Group play is a part of some guys’ sexual repertoire. There are many types of groups and ways of connecting with them. Some groups are formed through online connections; in this case, none of the guys may have ever met before walking into a room to fuck together. Other types of groups may include friends or buddies who have other ways of connecting besides sex.
Groups can be fun. They also can be overwhelming for some guys. Having sex with just one guy can be intense, but walking into a room of naked guys is a lot of stimulation and temptation. Consider going with a bud to increase your comfort.
Before joining the group, check in with yourself regarding your motivations and sexual boundaries. At the group, there will likely be guys engaging in sex that may be outside of the bounds that you have set for yourself. Figure out what you are in the mood for and what your boundaries are regarding safe sex. Take condoms even if you don’t think you’ll need them; it’s better to be prepared. Lube and a small packet of wipes may also come in handy.
There is no way to know the STD status of any of the group members or what their sexual or drug taking behavior has been in the recent past. You are encouraged to not trust that everyone there is in alignment with your specific set of sexual and/or drug taking behaviors and boundaries. You are responsible for taking care of your body and making decisions about what kind of sex you will have. This requires that you stay alert enough to communicate your needs to the other guys.
There may be people in the group whom you are not attracted to or who may not be attracted to you. You may see a guy you’ve had a crush on having sex in the corner with a group of other guys. Guys you used to date, coworkers, or other people in your social network may be there. Consider all these aspects before walking in the door so you are mentally prepared.

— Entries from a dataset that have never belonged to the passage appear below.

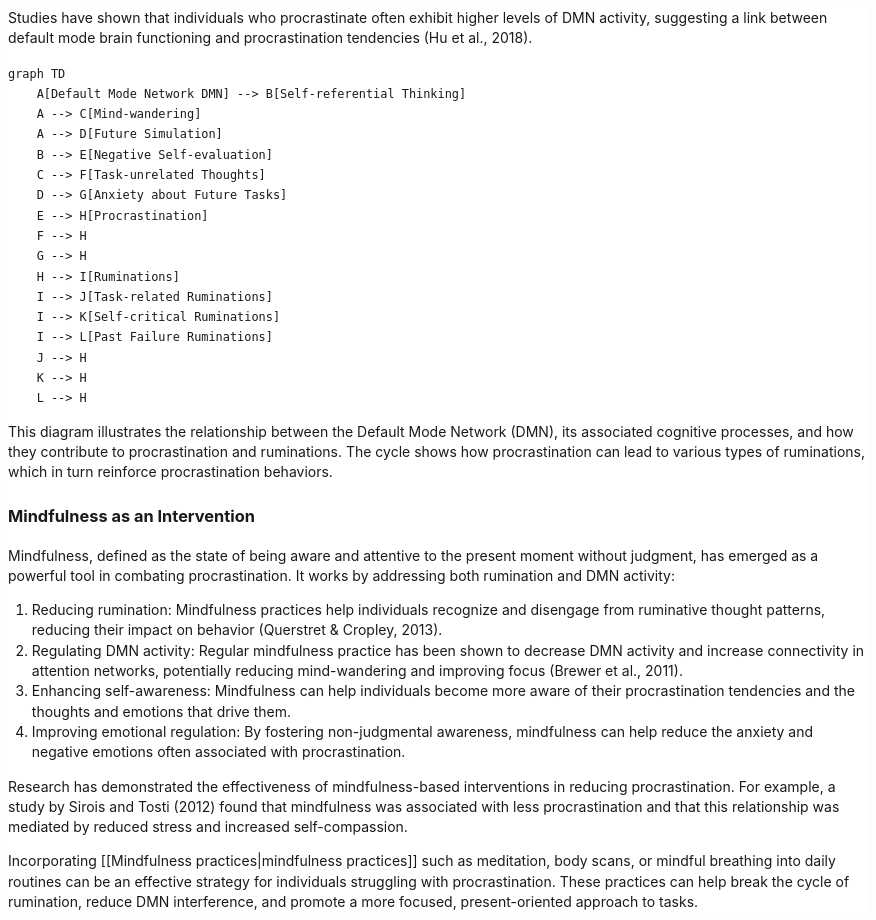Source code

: Studies have shown that individuals who procrastinate often exhibit higher levels of DMN activity, suggesting a link between default mode brain functioning and procrastination tendencies (Hu et al., 2018).

```mermaid
graph TD
    A[Default Mode Network DMN] --> B[Self-referential Thinking]
    A --> C[Mind-wandering]
    A --> D[Future Simulation]
    B --> E[Negative Self-evaluation]
    C --> F[Task-unrelated Thoughts]
    D --> G[Anxiety about Future Tasks]
    E --> H[Procrastination]
    F --> H
    G --> H
    H --> I[Ruminations]
    I --> J[Task-related Ruminations]
    I --> K[Self-critical Ruminations]
    I --> L[Past Failure Ruminations]
    J --> H
    K --> H
    L --> H
```

This diagram illustrates the relationship between the Default Mode Network (DMN), its associated cognitive processes, and how they contribute to procrastination and ruminations. The cycle shows how procrastination can lead to various types of ruminations, which in turn reinforce procrastination behaviors.

### Mindfulness as an Intervention

Mindfulness, defined as the state of being aware and attentive to the present moment without judgment, has emerged as a powerful tool in combating procrastination. It works by addressing both rumination and DMN activity:

1. Reducing rumination: Mindfulness practices help individuals recognize and disengage from ruminative thought patterns, reducing their impact on behavior (Querstret & Cropley, 2013).
2. Regulating DMN activity: Regular mindfulness practice has been shown to decrease DMN activity and increase connectivity in attention networks, potentially reducing mind-wandering and improving focus (Brewer et al., 2011).
3. Enhancing self-awareness: Mindfulness can help individuals become more aware of their procrastination tendencies and the thoughts and emotions that drive them.
4. Improving emotional regulation: By fostering non-judgmental awareness, mindfulness can help reduce the anxiety and negative emotions often associated with procrastination.

Research has demonstrated the effectiveness of mindfulness-based interventions in reducing procrastination. For example, a study by Sirois and Tosti (2012) found that mindfulness was associated with less procrastination and that this relationship was mediated by reduced stress and increased self-compassion.

Incorporating [[Mindfulness practices\|mindfulness practices]] such as meditation, body scans, or mindful breathing into daily routines can be an effective strategy for individuals struggling with procrastination. These practices can help break the cycle of rumination, reduce DMN interference, and promote a more focused, present-oriented approach to tasks.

It’s okay to take a break after playing awhile. Walk around or move where you are sitting to get some new perspective. Watching can be fun. Some guys delay cumming for a long time so they can keep playing for hours. Other guys may cum quickly and leave or cum and then chill out for a while before jumping back into the fun. Keep checking in with yourself to see what feels right for you.
Once you are finished and have left, check-in with yourself again to see how you liked the experience and how you feel about yourself. If you engaged in any sex that you are concerned about, reach out to someone your trust, if possible, for support. If you are HIV negative, not on PrEP, and let someone cum in you without a condom, consider contacting your doctor or a local LGBT community clinic, if available, to get PEP (post exposure prophylaxis) which can help prevent HIV. Consider getting tested for all STDS in 7-10 days.